Additionally, we conducted six pairwise Chi-square tests of independence on all permutations of two variables chosen from race, ethnicity, age, and sex to identify relationships in demographics reporting. The significance level was set to 0.05, with a Bonferroni corrected alpha of 0.0083 for 6 pairwise comparisons. A linear regression model was used to identify whether statistically significant relationships existed between the number of demographic variables reported and the date of publication and data posted on PhysioNet; however, due to substantial variation in demographics reporting between 2005-2020, these models yielded minimally successful results. Figures are generated using Python 3.9.11, NumPy 1.25.1, pandas 2.0.3, and a linear regression model was generated with scikit-learn 1.4.2.

Results & Impact

A small fraction (N=12, 6.9%) of the 175 studies involving human participants reported all four demographic variables, while 14.3% of studies (N=25) report no demographic information. Further, only 23 studies (13.1%) reported race and only 14 (8.0%) reported ethnicity, while 142 (81.1%) studies reported sex and 139 (79.2%) reported age.

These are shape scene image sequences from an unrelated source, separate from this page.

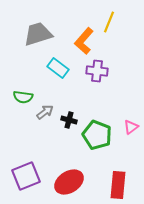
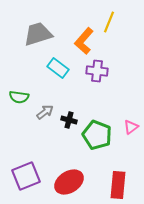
green semicircle: moved 4 px left
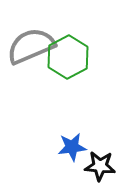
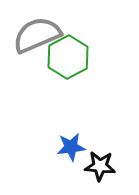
gray semicircle: moved 6 px right, 11 px up
blue star: moved 1 px left
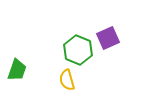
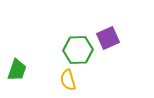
green hexagon: rotated 24 degrees counterclockwise
yellow semicircle: moved 1 px right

Studies that reported at least two variables reported both age and sex, while no studies reporting ≤ 2 variables reported race or ethnicity. Within studies that include ethnicity data, the only reported ethnicities are latinx/non-latinx, or similar categories. We found reporting of age was not independent of reporting sex, and reporting of ethnicity was not independent of reporting race, and vice-versa.
Studies that report all four key demographic variables were conducted after 2015, with one exception, and primarily involved critical care patients (emergency department admitted patients or intensive care unit patients). The studies without demographic information were primarily conducted prior to 2015 (N=18). Linear regression models indicate no statistically significant relationships between year and number of variables reported by studies, as demographic reporting varies greatly after ~2005.
Our analysis of the PND highlights significant demographic reporting gaps that risk embedding biases into AI/ML algorithms. To counteract these, there is an urgent need for the research community to lead in establishing and enforcing standards for comprehensive demographic reporting. By enhancing data collection protocols to ensure the representation of diverse populations, we can develop more accurate and fair algorithms to estimate and predict health-outcomes.